“Acelerar julgamento prova que não há unanimidade para condenar Lula”, diz jurista

“Acelerar julgamento prova que não há unanimidade para condenar Lula”, diz jurista

Mobilização

Durante aula pública realizada em Porto Alegre, juristas comentaram processo contra ex-presidente

Cristina Ávila |
Aula pública realizada em Porto Alegre com o tema: “Direito e Democracia: Eleição sem Lula é Golpe”
Cristina Ávila

A cidade de Porto Alegre estará em permanente alerta até o dia 24 de janeiro, quando será realizado o julgamento do ex-presidente Luiz Inácio Lula da Silva. No início da tarde desta terça-feira (19), movimentos populares e cidadãos estiveram em frente ao Tribunal Regional Federal da quarta Região onde tramita o processo do ex-mandatário. Foi realizada uma Aula Pública com o tema “Direito e Democracia: Eleição sem Lula é Golpe”.

“Quando vi que o processo foi pautado pra 24 de janeiro percebi que eles não têm unanimidade. Se eles tivessem a convicção de que os três juízes votarão a favor da sentença do Moro, eles não teriam corrido tanto”, acentuou a jurista Gisele Cittadino, integrante da Frente Brasil de Juristas pela Democracia.

Para a jurista, em qualquer situação, Lula será vitorioso. “Esse golpe, para se consolidar como golpe, vai ter que se assumir como golpe e suspender o processo eleitoral de 2018. Porque ainda que o presidente Lula seja condenado aqui, ele segue como candidato até o dia 15 de agosto. Nós não temos plano B”. Ela ressalta ainda que se conseguirem “retirar o presidente do processo eleitoral — como vivemos em estado de exceção não temos garantia de que isso não possa acontecer — Lula elege quem ele quiser”.

A aula pública teve a participação das principais lideranças de esquerda do Rio Grande do Sul e de organizações como Central Única dos Trabalhadores (CUT), Federação dos Petroleiros, Ocupação Zumbi dos Palmares, coletivo que luta por moradia em Porto Alegre e instituições como Advogados e advogadas pela Democracia e Carreiras Jurídicas pela Democracia.

A professora de Direitos Humanos da Universidade Federal do Rio de Janeiro, Carol Proner, organizou a coletânea de artigos que analisam a sentença da Lava Jato contra Lula. Ela ressalta “a aliança midiática que faz parte do golpe” e critica a imparcialidade do juiz Sergio Moro.

◆ Conjunto de dados ◆
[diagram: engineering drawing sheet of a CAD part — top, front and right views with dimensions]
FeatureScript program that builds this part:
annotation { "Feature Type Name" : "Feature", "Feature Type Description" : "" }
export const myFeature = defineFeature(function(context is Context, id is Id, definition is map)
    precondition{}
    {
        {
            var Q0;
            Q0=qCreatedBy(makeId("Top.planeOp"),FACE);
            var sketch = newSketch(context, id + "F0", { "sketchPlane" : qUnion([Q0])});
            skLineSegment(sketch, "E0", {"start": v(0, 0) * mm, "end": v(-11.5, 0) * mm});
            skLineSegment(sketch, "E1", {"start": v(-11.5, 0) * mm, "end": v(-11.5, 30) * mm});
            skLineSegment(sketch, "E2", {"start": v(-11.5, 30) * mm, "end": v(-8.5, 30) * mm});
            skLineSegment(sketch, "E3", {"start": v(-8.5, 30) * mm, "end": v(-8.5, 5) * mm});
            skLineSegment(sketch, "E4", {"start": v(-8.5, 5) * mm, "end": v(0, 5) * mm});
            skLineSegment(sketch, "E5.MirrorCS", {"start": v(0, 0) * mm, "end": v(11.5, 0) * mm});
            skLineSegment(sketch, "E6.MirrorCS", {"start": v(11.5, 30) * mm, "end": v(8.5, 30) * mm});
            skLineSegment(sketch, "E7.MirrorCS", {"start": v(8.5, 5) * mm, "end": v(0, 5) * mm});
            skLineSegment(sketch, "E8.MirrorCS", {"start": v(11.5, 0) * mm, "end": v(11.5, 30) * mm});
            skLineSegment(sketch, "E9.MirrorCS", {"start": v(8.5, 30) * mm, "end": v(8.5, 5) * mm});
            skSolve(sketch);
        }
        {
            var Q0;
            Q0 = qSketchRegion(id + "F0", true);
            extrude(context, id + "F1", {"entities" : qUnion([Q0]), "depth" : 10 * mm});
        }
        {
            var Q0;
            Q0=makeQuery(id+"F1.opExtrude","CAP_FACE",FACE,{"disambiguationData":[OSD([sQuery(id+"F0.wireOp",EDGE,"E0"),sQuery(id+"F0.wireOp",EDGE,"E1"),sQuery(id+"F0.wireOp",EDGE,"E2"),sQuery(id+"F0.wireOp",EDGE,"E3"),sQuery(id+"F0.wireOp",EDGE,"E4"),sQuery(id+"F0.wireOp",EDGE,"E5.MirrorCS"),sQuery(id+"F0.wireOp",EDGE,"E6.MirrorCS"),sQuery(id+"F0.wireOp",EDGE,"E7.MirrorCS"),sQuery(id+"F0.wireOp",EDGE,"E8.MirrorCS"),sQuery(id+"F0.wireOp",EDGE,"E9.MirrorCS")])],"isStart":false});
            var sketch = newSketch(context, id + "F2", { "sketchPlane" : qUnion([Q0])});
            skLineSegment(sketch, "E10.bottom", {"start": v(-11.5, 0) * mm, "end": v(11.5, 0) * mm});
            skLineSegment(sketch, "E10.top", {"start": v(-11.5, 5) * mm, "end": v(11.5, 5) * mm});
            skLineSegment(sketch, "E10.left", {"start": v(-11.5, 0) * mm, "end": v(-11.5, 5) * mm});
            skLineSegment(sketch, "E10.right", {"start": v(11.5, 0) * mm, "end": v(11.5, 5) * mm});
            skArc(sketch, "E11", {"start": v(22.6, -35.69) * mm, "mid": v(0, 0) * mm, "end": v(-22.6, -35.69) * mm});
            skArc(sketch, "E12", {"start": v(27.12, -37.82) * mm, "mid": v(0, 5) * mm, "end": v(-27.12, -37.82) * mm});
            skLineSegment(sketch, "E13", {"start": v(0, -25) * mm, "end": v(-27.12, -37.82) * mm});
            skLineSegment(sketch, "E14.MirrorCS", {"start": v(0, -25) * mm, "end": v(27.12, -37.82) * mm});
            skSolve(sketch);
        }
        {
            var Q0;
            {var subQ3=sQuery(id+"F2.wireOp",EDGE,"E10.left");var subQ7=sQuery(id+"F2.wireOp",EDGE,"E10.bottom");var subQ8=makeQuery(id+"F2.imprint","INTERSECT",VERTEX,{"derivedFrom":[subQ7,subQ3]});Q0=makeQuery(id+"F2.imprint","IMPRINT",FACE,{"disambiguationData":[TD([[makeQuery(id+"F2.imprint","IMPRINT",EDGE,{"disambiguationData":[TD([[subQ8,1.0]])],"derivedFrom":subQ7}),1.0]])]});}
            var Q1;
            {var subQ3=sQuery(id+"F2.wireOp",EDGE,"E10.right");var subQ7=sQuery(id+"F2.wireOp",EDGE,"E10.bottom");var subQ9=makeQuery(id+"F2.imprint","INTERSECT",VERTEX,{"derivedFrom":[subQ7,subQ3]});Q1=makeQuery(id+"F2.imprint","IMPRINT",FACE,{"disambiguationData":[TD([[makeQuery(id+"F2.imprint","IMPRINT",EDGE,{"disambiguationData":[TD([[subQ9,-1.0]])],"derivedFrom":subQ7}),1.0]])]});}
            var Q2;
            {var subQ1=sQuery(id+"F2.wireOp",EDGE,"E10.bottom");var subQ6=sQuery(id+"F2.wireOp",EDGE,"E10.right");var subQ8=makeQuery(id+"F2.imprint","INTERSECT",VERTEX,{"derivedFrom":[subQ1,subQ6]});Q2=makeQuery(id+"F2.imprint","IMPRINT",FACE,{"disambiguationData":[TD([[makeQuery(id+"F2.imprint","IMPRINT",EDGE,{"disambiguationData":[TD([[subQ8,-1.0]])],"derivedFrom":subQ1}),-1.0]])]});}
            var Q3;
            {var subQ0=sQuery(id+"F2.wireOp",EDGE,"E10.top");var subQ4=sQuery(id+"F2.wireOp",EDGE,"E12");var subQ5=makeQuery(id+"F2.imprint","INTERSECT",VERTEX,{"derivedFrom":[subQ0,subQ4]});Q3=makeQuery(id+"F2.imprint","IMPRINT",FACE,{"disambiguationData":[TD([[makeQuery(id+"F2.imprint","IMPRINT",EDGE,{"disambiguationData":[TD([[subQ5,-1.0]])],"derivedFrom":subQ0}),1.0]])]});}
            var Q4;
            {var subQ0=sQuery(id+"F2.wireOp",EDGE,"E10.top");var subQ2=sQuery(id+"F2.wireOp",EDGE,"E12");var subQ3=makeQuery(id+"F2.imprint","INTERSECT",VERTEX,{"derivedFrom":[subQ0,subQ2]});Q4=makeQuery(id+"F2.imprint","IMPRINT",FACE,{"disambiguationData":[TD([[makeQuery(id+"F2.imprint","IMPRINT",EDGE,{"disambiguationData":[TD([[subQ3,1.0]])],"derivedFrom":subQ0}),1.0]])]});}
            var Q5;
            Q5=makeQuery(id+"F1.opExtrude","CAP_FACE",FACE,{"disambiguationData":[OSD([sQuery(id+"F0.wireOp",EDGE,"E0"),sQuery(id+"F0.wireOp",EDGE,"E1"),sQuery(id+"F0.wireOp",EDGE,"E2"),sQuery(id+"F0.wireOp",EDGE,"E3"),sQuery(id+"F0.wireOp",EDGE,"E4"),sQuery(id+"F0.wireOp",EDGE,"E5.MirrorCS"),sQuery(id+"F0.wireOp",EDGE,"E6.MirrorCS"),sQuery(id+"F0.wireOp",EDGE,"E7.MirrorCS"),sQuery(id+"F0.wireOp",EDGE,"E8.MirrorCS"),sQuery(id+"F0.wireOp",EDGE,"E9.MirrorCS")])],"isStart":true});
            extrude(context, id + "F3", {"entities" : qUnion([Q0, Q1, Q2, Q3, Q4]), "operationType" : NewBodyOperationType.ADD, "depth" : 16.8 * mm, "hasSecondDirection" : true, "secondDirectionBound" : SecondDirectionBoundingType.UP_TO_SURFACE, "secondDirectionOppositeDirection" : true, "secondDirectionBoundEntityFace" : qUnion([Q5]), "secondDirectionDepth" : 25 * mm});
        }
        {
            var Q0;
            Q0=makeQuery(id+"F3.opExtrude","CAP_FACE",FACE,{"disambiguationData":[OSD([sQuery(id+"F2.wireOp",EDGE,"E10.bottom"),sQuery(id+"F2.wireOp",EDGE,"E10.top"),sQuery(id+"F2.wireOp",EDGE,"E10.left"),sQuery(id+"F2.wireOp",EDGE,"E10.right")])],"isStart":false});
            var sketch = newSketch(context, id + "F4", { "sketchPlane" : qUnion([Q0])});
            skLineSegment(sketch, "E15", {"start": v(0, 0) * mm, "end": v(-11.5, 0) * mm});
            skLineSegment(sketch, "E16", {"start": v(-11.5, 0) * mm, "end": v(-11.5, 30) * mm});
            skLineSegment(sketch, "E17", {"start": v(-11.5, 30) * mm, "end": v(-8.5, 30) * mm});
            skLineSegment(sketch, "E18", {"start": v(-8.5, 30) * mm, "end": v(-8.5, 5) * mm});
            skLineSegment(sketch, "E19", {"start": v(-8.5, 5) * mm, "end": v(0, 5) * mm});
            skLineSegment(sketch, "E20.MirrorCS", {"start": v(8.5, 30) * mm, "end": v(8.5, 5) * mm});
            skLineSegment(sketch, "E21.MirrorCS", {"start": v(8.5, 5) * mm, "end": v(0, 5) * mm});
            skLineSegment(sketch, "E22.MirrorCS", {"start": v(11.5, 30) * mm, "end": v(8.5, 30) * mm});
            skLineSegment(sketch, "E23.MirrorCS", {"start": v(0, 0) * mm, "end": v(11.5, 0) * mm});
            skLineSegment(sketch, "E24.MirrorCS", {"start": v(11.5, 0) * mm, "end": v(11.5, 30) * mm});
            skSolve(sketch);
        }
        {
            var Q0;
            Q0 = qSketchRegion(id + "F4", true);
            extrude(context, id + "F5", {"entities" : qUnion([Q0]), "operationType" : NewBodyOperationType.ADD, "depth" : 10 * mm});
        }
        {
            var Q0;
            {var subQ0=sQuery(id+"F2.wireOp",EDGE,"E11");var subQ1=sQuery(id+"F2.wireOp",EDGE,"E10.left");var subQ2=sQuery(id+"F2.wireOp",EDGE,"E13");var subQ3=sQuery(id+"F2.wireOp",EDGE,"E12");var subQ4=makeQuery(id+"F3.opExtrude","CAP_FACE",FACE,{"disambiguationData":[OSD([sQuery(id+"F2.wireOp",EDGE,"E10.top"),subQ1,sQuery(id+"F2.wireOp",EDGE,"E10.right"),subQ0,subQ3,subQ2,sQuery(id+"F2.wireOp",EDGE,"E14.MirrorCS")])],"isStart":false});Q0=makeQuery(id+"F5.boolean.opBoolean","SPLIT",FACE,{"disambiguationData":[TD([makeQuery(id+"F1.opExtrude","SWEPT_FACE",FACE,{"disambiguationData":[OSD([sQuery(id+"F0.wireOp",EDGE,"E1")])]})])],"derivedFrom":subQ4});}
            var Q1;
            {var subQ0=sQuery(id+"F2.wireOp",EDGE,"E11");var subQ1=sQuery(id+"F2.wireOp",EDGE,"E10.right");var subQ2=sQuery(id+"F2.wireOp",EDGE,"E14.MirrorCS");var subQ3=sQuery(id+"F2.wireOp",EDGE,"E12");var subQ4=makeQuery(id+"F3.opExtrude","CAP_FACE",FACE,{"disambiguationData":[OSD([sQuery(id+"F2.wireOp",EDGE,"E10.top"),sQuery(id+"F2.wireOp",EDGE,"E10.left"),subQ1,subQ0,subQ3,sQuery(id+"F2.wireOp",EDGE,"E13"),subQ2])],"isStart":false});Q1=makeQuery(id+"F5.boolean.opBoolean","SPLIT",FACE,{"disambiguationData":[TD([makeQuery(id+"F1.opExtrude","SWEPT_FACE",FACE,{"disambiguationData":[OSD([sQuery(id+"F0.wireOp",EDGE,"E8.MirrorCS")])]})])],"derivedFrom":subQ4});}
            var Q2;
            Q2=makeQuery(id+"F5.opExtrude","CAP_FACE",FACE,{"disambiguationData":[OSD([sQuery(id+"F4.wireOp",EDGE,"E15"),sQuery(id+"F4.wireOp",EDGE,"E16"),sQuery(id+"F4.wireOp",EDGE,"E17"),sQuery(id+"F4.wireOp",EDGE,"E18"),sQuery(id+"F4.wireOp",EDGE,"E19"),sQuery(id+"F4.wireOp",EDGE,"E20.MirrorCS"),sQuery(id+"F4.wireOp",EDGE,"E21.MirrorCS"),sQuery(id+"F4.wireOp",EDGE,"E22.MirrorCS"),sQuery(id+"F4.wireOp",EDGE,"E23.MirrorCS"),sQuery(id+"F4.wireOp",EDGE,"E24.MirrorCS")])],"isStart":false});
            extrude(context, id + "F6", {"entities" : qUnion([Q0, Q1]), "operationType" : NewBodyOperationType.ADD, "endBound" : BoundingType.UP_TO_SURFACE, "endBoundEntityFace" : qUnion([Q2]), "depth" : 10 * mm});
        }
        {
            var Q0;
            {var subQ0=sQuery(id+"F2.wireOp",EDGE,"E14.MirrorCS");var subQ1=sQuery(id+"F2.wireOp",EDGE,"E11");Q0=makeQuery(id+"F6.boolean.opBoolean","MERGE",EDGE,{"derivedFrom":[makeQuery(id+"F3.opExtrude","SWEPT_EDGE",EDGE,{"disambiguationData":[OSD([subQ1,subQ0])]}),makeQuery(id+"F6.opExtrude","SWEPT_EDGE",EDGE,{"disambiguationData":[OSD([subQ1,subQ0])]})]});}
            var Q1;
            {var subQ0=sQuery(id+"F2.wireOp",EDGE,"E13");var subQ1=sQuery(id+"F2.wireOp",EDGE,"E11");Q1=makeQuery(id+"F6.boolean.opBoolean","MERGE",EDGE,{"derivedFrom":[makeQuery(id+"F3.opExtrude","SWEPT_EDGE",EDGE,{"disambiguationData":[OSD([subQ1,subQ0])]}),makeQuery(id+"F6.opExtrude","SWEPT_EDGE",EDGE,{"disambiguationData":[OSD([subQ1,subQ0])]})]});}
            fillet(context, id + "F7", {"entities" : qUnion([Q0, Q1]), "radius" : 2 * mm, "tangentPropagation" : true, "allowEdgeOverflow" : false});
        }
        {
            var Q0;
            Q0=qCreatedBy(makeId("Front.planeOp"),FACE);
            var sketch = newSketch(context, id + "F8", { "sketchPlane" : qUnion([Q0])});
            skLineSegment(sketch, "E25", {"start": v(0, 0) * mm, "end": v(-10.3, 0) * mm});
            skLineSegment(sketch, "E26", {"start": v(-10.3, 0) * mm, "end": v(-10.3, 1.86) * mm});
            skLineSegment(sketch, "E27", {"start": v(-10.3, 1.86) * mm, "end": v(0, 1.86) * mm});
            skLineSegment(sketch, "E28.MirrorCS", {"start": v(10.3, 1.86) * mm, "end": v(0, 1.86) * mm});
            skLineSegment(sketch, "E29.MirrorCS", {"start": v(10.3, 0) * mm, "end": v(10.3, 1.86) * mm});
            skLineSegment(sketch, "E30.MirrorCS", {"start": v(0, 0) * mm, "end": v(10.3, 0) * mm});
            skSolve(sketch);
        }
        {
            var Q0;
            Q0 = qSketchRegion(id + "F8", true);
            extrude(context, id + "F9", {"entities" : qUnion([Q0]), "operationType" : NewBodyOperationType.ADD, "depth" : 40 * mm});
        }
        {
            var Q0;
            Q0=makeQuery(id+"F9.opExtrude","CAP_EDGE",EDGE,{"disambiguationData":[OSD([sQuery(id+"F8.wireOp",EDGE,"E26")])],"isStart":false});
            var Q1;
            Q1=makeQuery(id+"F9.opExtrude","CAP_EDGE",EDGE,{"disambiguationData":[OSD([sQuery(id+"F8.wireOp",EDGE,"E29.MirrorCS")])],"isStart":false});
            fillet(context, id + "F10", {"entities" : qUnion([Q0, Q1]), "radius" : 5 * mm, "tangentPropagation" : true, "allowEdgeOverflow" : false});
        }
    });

◆ O que fazer ◆
Dê continuidade à reportagem sobre a aula pública em Porto Alegre acerca do julgamento de Lula, a partir da última frase apresentada.

◆ Resposta escrita ◆
“São flagrantes os atos que demonstram a vontade condenatória. A gente não consegue definir quem é a figura do acusador e quem é a figura do juiz. As principais razões que demonstram que esse não é um juízo comum são especialmente dois elementos: ele diz que tem convicção e julga com presunção, sem provas”, diz.

Proner ressalta também o que ela considera ser pontos “esdrúxulos do processo”, como a falta de provas e o cerceamento de defesa. “Não há fato, não há algo que possa comprovar que o ex-presidente Lula tenha cometido crime. Carece de qualquer fundamento jurídico. Nós temos direito de saber quais foram as razões que  Moro usou para julgar”.

O jurista José Carlos Moreira Filho, da Frente Brasil de Juristas do Rio Grande do Sul, comparou o processo contra o líder petista com as “teses mirabolantes” do personagem Simão Bacamarte, do livro “O Alienista”, de Machado de Assis, que se dedica a tresloucados estudos de psiquiatria.

Ele ainda frisou que a mobilização popular é pela recuperação da democracia e que colegas do direito são contrários à postura de representantes do Judiciário. “Muitos membros do poder Judiciário brasileiro e muitos membros do Ministério Público estão com vergonha do que está acontecendo. E não concordam com isso. Assim como todos nós que estamos aqui”.

Até o dia 24 de janeiro, os movimentos populares estão organizando diversas ações em todo o país para acompanhar o julgamento.